[Yang Harus Dilakukan] Bisakah Anda melanjutkan teks tentang kenangan akan kampung halaman dan tempat-tempat di Sumatra di bawah ini, mulai setelah kalimat terakhirnya?

[Teks Pilihan]
◇ ◇ ◇ ◇

Sementara Sandro – Titik Abdi, Langkat mengenang alam ingatannya yang lebih luas. Paling berkesan baginya adalah ketika berkunjung ke Masjid Raya Baiturrahman Aceh, ia bercerita akan pelataran masjidnya yang mirip dengan Masjid Nabawi di Mekah. Sandro juga terkesan akan bangunan atap bagonjong yang banyak ditemuinya di Sumbar. Tak ketinggalan kuliner dendeng batokok yang begitu nikmatnya ketika pertama kali mencoba. Sandro juga mengenang kejadian dan tempat ia mengabdi belakangan ini. Kenangan tentang bertemu harimau dan dikejar orangutan saat memasuki Desa Aras Napal. Juga pengalaman tak terlupakan saat getek/rakit yang ditumpangi terbawa arus saat menyeberangi sungai menuju Aras Napal. Desa itu lekat dan dekat sekali dengan alam ingatannya sekarang.
Irvan – forum RT05 bercerita tentang kampung halamannya. Irvan mengenang bahwa sewaktu ia kecil, banyak luak atau mata air yang dijadikan tempat pemandian orang-orang desa sebelum masuknya PDAM ke rumah-rumah. Luak atau mata air itu sekarang sudah tidak ada, padahal dulunya banyak luak ditemukan. Menjadi rutinitas pagi dan sore warga untuk sekedar mandi atau mencuci pakaian. Bentuk luak juga beragam, ada yang dibeton atau dibiarkan dalam bentuk asli berupa galian tanah. Namun sekarang kebiasaan mandi ke luak sudah tidak ada, karena luak pun sekarang sudah banyak yang ditimbun karena pelebaran jalan untuk akses transportasi.
Payakumbuh sendiri terkenal dengan banyaknya kuliner menggugah selera yang mudah ditemui di pasar rayanya. Bangunan pasar yang unik, memiliki kanopi besar tempat orang berjualan dan berlalu lalang, membuat siapapun yang lewat merasa terlindung dari panas dan hujan. Kuliner di Payakumbuh sangat beragam, mulai dari rendang telur, sate danguang-daguang, galamai, dll. Tak ketinggalan monumen bersejarah yaitu jembatan ratapan ibu yang ditandai monumen patung seorang ibu .
Tibalah giliran Awang – Pondok Belantara, Kampar, bercerita tentang sumur di Kampar Kiri yang merupakan gerbang masuk menuju hutan Rimbang Baling di pinggir sungai Subayang. Di candi Muara Takus juga ada mitosnya tentang sumur tersebut, tapi Awang lebih teringat tentang ruang yang ada dalam sumur. Sebuah paradoks tentang keberadaan sumur yang berdekatan dengan sungai. “Kalau sudah ada sungai, buat apa lagi sumur dibuat?”, ujar Awang. Ada ruang di dalam sumur yang tidak terlihat, ketika kita berteriak ada gemanya. Kebetulan nama kampungnya adalah Kampung Gema. Ingatan soal perjalanan dari Pekanbaru yang panas, seolah hilang karena karena sejuknya air sumur ini. Menurut Awang ketika kita berteriak ke dalam sumur, yang mendengar gemanya bukan hanya desa itu saja, tapi terdengar sampai desa lainnya.

◇ ◇ ◇ ◇

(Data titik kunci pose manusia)
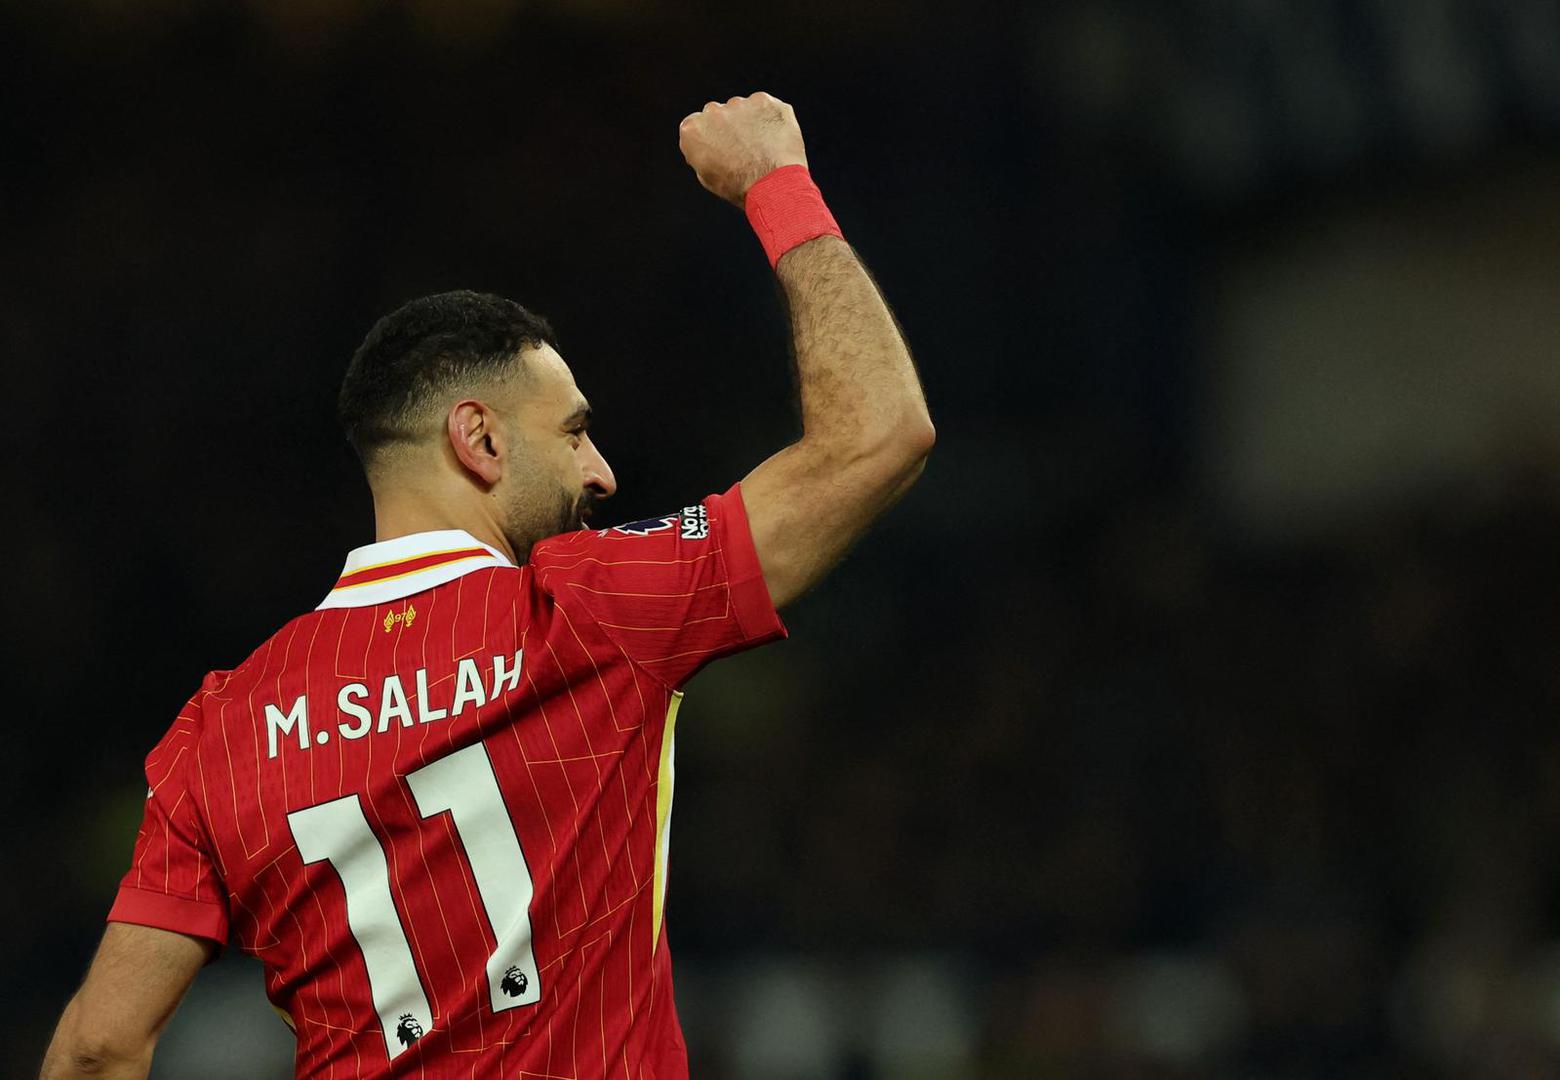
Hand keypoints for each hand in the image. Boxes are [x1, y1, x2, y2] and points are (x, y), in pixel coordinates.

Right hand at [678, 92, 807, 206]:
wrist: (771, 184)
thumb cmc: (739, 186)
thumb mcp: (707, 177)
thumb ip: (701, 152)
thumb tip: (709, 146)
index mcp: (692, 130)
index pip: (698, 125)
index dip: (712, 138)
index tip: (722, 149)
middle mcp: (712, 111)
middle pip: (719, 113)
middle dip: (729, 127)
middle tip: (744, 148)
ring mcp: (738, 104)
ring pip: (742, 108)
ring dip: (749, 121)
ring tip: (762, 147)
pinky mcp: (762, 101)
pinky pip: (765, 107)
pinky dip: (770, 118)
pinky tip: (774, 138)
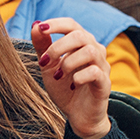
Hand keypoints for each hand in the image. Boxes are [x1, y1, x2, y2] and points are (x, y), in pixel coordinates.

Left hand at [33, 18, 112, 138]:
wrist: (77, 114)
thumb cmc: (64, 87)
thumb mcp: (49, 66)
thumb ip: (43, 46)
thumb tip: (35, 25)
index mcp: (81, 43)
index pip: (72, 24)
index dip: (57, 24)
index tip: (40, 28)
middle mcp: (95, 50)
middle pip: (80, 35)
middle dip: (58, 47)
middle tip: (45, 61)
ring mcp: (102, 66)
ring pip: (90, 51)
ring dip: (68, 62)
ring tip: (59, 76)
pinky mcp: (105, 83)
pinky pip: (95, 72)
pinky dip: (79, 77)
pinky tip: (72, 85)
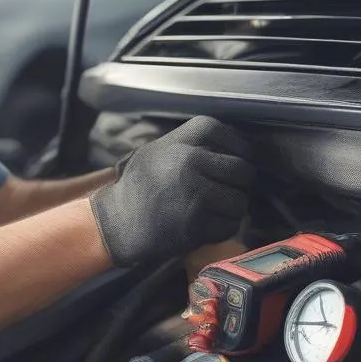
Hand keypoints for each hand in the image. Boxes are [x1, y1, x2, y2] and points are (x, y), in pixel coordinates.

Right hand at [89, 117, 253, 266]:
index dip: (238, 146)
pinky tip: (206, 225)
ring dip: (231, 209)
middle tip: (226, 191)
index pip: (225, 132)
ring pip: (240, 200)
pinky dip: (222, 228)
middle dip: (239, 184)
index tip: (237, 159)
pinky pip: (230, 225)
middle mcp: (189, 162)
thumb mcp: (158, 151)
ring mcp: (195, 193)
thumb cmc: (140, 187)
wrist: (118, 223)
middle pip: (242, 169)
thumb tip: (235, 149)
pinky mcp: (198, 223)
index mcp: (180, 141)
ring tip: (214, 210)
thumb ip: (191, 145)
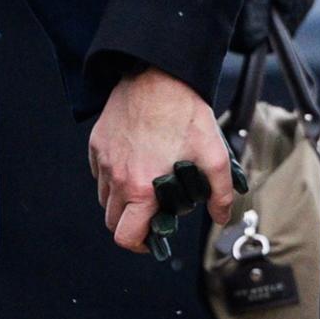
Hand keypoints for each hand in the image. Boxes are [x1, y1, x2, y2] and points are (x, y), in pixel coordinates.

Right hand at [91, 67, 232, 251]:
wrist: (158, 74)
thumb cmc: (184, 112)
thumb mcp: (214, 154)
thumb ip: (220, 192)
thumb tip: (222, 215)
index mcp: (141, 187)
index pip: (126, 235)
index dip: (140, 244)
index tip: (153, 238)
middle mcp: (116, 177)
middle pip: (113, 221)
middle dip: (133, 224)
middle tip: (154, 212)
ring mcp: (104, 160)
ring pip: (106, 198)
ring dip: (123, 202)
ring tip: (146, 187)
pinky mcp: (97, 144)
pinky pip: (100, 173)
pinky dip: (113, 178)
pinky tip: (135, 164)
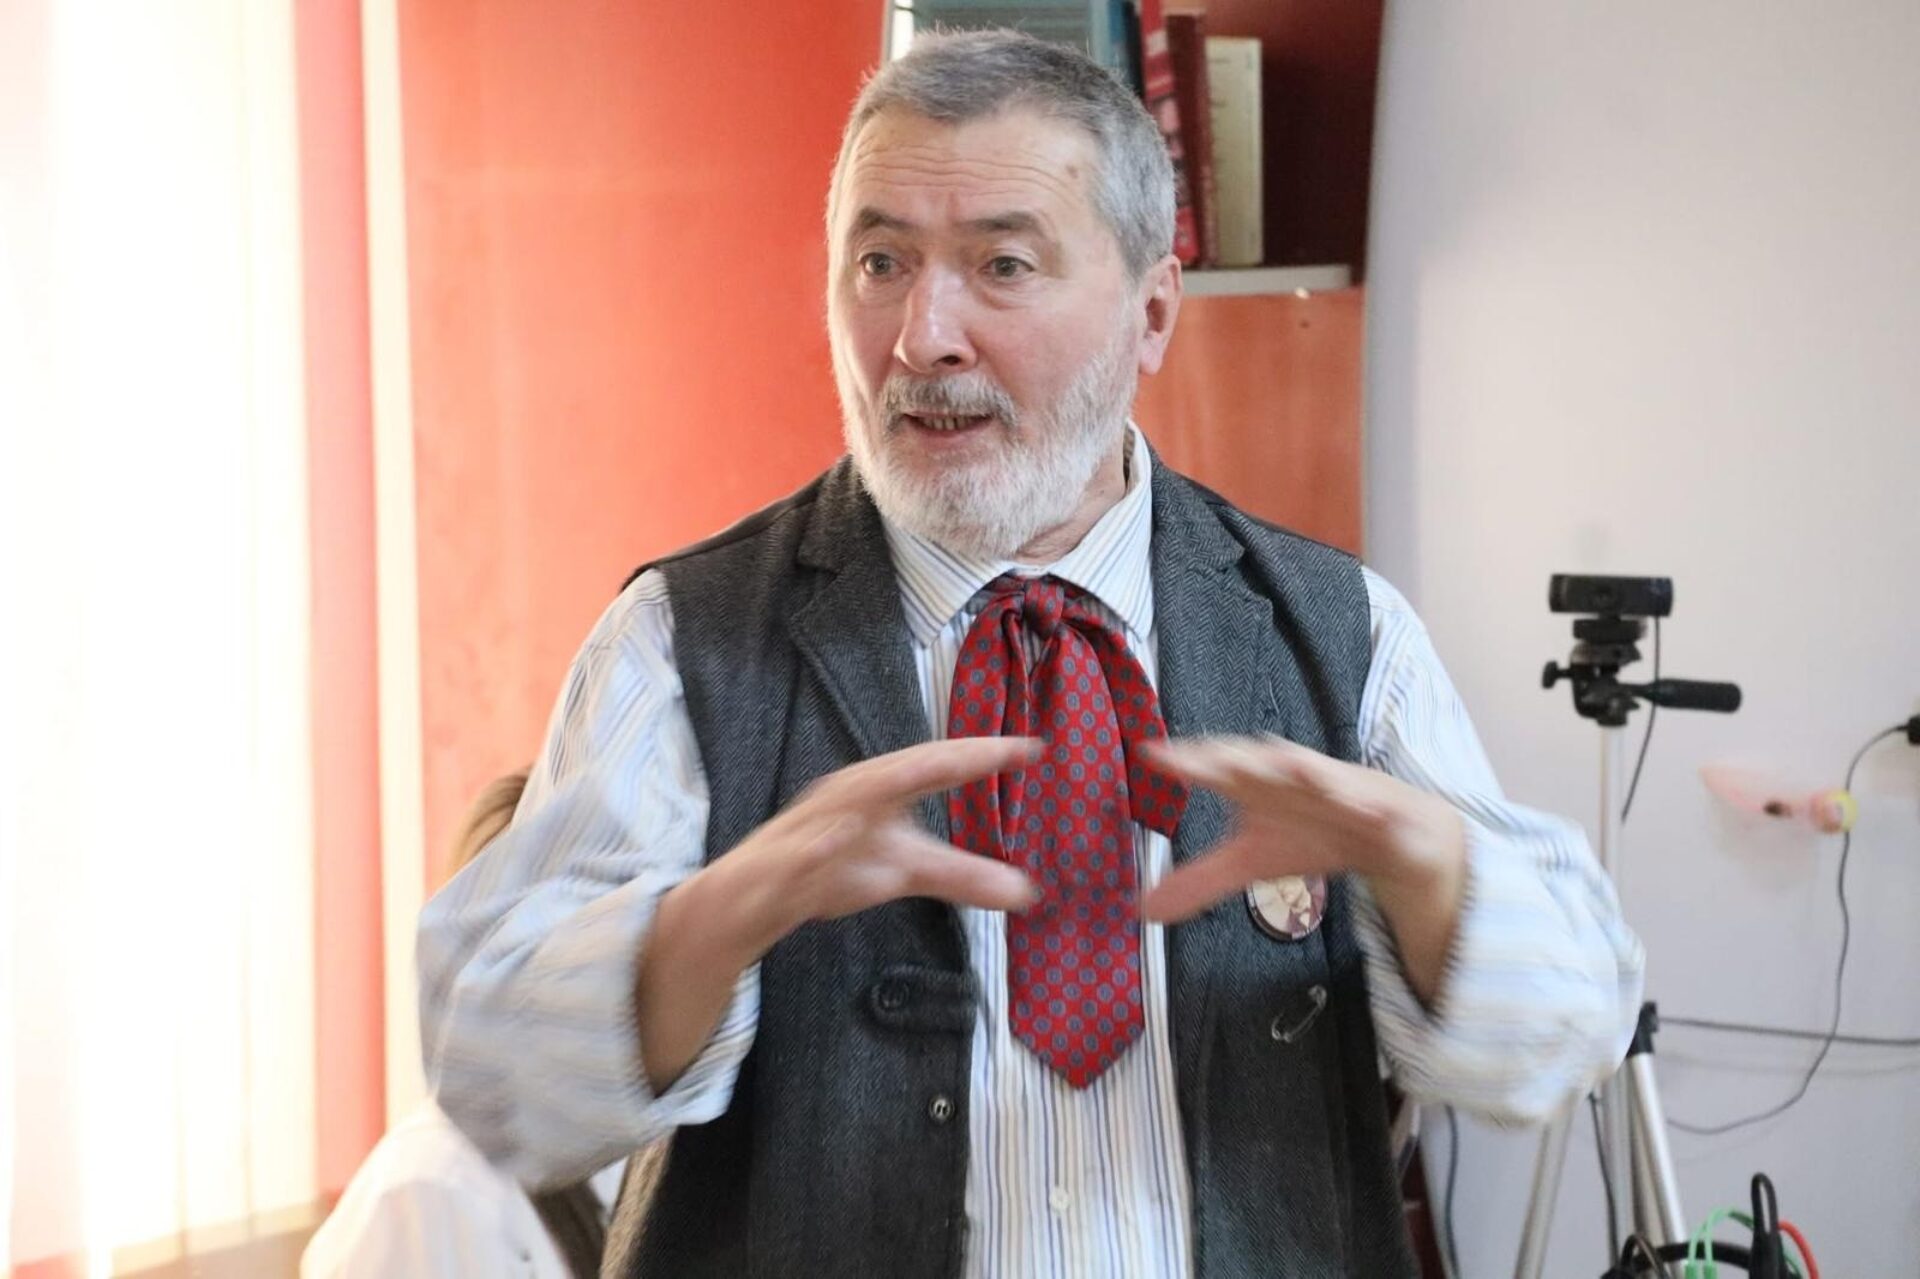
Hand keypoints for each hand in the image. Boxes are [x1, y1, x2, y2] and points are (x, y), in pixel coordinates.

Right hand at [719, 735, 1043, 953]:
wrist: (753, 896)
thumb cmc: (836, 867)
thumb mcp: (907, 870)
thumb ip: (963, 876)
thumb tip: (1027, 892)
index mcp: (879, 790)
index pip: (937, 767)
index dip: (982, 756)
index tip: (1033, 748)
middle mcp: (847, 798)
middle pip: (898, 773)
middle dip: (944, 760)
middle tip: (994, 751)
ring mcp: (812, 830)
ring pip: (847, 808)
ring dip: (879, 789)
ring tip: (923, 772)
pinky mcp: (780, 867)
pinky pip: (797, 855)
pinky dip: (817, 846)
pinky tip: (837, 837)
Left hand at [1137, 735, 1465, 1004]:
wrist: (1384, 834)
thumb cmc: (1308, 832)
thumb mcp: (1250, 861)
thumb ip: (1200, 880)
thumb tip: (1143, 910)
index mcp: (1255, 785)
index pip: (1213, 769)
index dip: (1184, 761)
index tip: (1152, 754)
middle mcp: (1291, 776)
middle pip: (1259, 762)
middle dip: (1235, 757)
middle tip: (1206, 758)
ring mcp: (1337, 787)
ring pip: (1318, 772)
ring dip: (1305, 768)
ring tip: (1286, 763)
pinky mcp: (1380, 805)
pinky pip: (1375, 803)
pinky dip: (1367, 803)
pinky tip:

◇ ◇ ◇ ◇

[Jawaban Soal Ini]
Selanjutnya Mellya – Gajah Maharam Fotografi, Solok. Ia bercerita tentang kenangan akan rumah gadang Gajah Maharam di Kota Solok, asal nama komunitasnya. Sebuah bangunan besar yang bermaterial kayu, bagonjong, dan bertingkat. Banyak ruangan di rumah gadang yang dulunya bisa menampung keluarga besar. Bentuk gonjongnya yang berlebih di depan, adalah ciri khas dari rumah gadang Gajah Maharam ini, sebagai atap untuk tangga naik rumah. Sayangnya sekarang akses memasuki rumah gadang sekarang susah, karena bukan lagi menjadi tempat hunian melainkan hanya cagar budaya saja.
Lalu Fariz dari Manual Kampar menceritakan tentang ingatannya soal ruang komunitas musik hardcore. Dalam ruang gigs tersebut penuh sesak oleh anak punk yang menyukai musik hard rock. Ruangan tersebut berada di sudut kota Bangkinang, ia pernah kesana saat akhir tahun 2013. Itulah pengalaman pertamanya melihat show music underground dengan dance aerobic yang menggelegar. Fariz juga menambahkan bahwa di samping ruangan tersebut ada lapangan badminton yang selalu terjadwal setiap dua pagi dan sore.
Berbeda dengan Riki – Paninjauan Saiyo yang berbagi cerita tentang ruang di Rumah Tamera yang mengingatkannya ke ruang kelas di sekolahnya di Panjang Panjang. Riki teringat akan meja, kursi, dan papan tulis. Sekolahnya itu, dulunya adalah sekolah pendidikan guru pada zaman penjajahan Belanda. Sekarang sudah menjadi SMA 1 di Padang Panjang. Riki juga teringat ornament burung garuda yang kerap digantung di atas papan tulis.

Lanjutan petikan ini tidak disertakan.